I think we might also speak of the martyrdom of teachers. No one becomes a teacher expecting a fat paycheck or a carefree life. I know this, because my daughter Emily teaches special ed in a fourth grade class in a city school. Some of her children come from broken homes; some of them come from families that don’t speak English; all of them have parents who struggle to make ends meet. School funding is such that the teachers often have to pay for basic supplies out of their own pockets. Teachers witness to the infinite worth of each of their children; by their faithful service, they proclaim the injustice of a system that works for rich kids and not for poor kids; they lay down many, many years of their lives for love of their students.

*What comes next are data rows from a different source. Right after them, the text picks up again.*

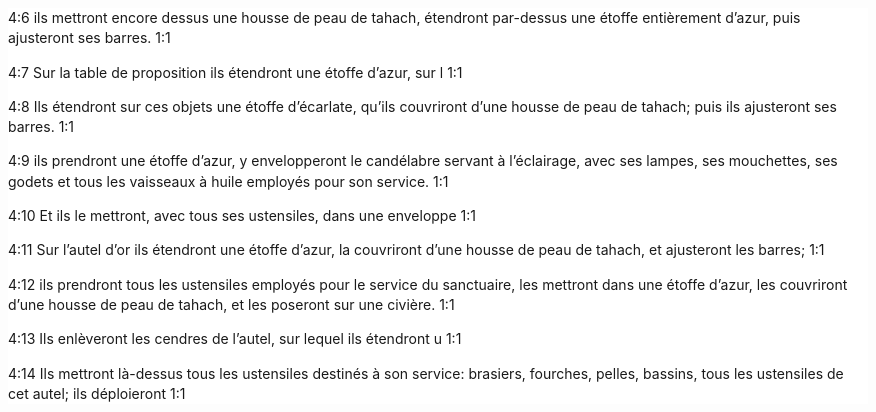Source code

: <span class="marginnote nb" label="4:6" name="4:6">4:6</span><span style="display:none">¤4:6¤</span>
ils mettront encore dessus une housse de peau de tahach, étendront par-dessus une étoffe entièrement d’azur, puis ajusteront ses barres.
<span class="marginnote nb" label="1:1" name="1:1">1:1</span><span style="display:none">¤1:1¤</span>

<span class="marginnote nb" label="4:7" name="4:7">4:7</span><span style="display:none">¤4:7¤</span>
Sur la table de proposition ils étendront une étoffe d’azur, sur l
<span class="marginnote nb" label="1:1" name="1:1">1:1</span><span style="display:none">¤1:1¤</span>

<span class="marginnote nb" label="4:8" name="4:8">4:8</span><span style="display:none">¤4:8¤</span>
Ils étendront sur ces objets une étoffe d’écarlate, qu’ils couvriront d’une housse de peau de tahach; puis ils ajusteront ses barres.
<span class="marginnote nb" label="1:1" name="1:1">1:1</span><span style="display:none">¤1:1¤</span>

<span class="marginnote nb" label="4:9" name="4:9">4:9</span><span style="display:none">¤4:9¤</span>
ils prendront une étoffe d’azur, y envelopperont le candélabre servant à l’éclairage, avec ses lampes, ses mouchettes, ses godets et tous les vaisseaux à huile employés pour son service.
<span class="marginnote nb" label="1:1" name="1:1">1:1</span><span style="display:none">¤1:1¤</span>

<span class="marginnote nb" label="4:10" name="4:10">4:10</span><span style="display:none">¤4:10¤</span>
 Et ils le mettront, avec tous ses ustensiles, dans une enveloppe 
<span class="marginnote nb" label="1:1" name="1:1">1:1</span><span style="display:none">¤1:1¤</span>

<span class="marginnote nb" label="4:11" name="4:11">4:11</span><span style="display:none">¤4:11¤</span>
 Sur l’autel d’or ils étendront une étoffe d’azur, la couvriront d’une housse de peau de tahach, et ajusteront les barres;
<span class="marginnote nb" label="1:1" name="1:1">1:1</span><span style="display:none">¤1:1¤</span>

<span class="marginnote nb" label="4:12" name="4:12">4:12</span><span style="display:none">¤4:12¤</span>
 ils prendront tous les ustensiles employés pour le service du sanctuaire, les mettront dans une étoffe d’azur, les couvriront d’une housse de peau de tahach, et les poseront sur une civière.
<span class="marginnote nb" label="1:1" name="1:1">1:1</span><span style="display:none">¤1:1¤</span>

<span class="marginnote nb" label="4:13" name="4:13">4:13</span><span style="display:none">¤4:13¤</span>
 Ils enlèveront les cendres de l’autel, sur lequel ils étendront u
<span class="marginnote nb" label="1:1" name="1:1">1:1</span><span style="display:none">¤1:1¤</span>

<span class="marginnote nb" label="4:14" name="4:14">4:14</span><span style="display:none">¤4:14¤</span>
 Ils mettront là-dessus tous les ustensiles destinés à son service: brasiers, fourches, pelles, bassins, tous les ustensiles de cet autel; ils déploieront 
<span class="marginnote nb" label="1:1" name="1:1">1:1</span><span style="display:none">¤1:1¤</span>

Jesus says that the greatest possible act of love is to follow his example in laying down our lives for one another. That’s what we call martyrdom, but martyrdom is about much more than a glorified death. It’s about a life lived in service, giving of ourselves: our time, our comfort, our wealth, our privilege, and sometimes, even our lives. And what that means is that martyrdom isn’t something for super-Christians whose lives end in a blaze of glory. Because we are all called to be servants of one another, and there are countless martyrs among us, and all around us, who lay down their lives every single day out of love for others. Whenever we serve another person, we are witnessing to their infinite value in the sight of God, and their immense worth among the children of mankind. When we sacrifice ourselves in service to one another, we are proclaiming the self-giving love we have received from Jesus Christ.

“No one has greater love than this,” Jesus said, “to lay down one’s life for one’s friends.” There may come a day for any of us, or for all of us, when we are called to join the white-robed army of martyrs – like Stephen, like Peter, like Perpetua, like Jonathan Daniels. We may some day be called to sacrifice our lives for love of God, and for love of our fellow human beings. We can’t know that for sure; only time will tell. But we can know, beyond the shadow of a doubt, that whether we are called to die for our faith or not, we are certainly called to live for it, every single day. We are all called to love – not only our brothers and sisters, but even our enemies – with the great love we have seen and known in Jesus. We are all called to lay down our lives, our time, our comfort, our security, in loving service. We are all called to be witnesses, every day, to the goodness and faithfulness of God, witnesses to justice and mercy and compassion, witnesses to the value of every life. We are all, each and every one of us, called to be members of the company of martyrs, as God leads us.